L’évolution des mentalités reste encore à soutenir face à la montée de demandes d’espaces de loisirs excluant enfants et adolescents. Comme le note la designeuse urbaine Sarah Tahebi « On se plaint des “ados d’intérieur” coincés devant les jeux vidéo et les réseaux sociaux, mais on ne supporte pas les “ados d’extérieur” » !

L’essayiste Olivier Babeau souligne la nécessité de déployer une offre, notamment culturelle, pour lutter contre la tyrannie du divertissement, et in fine contre les inégalités de capitaux social et culturel, dont « Le poids est sans doute déterminant dans les trajectoires de vie ». Comment « démocratiser le loisir fécond ? » s’interroge-t-il ?

Sur ce point, l’école, les temps périscolaires et les structures d’éducation populaire ont un rôle fondamental à jouer, que ce soit en encourageant la curiosité et le goût de l’apprentissage de long terme, par l’ouverture et l’initiation à des pratiques culturelles permettant de s’affranchir des milieux sociaux et familiaux et de donner un sentiment de légitimité, à l’instar du dispositif Orchestre à l’école.
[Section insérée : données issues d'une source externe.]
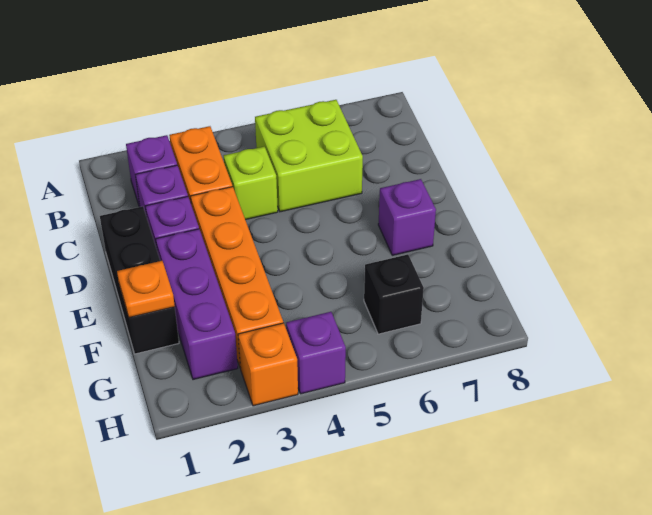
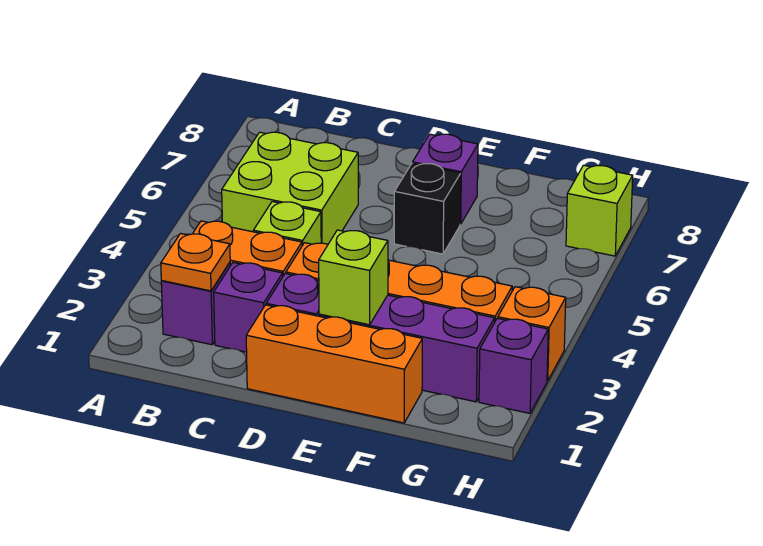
black 1x3 brick [100,206,179,354] -> orange 1x3 brick [246,305,422,423]
none -> lime 1x1 brick [319,230,388,325]
orange 1x1 plate [117,261,175,317] -> orange 1x1 plate moved to [161,233,230,291]
black 1x1 brick [364,254,424,334] -> black 1x1 brick moved to [394,163,461,254]
purple 1x1 brick [286,312,346,394] -> purple 1x1 brick moved to [479,318,548,413]
none -> lime 1x1 brick [566,165,633,256]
Sociologues et juristes invitent aussi à qualifier « l’usage gratuit, désintéressé, non mercantile du temps » (J.-M. Pire), afin de le faire exister en le nommant et le protégeant juridiquement. Une invitation qui rejoint l’envie des Français exprimée au long des enquêtes, avoir plus de temps pour ce qui donne le sens de l’existence : la famille, la culture, la solidarité.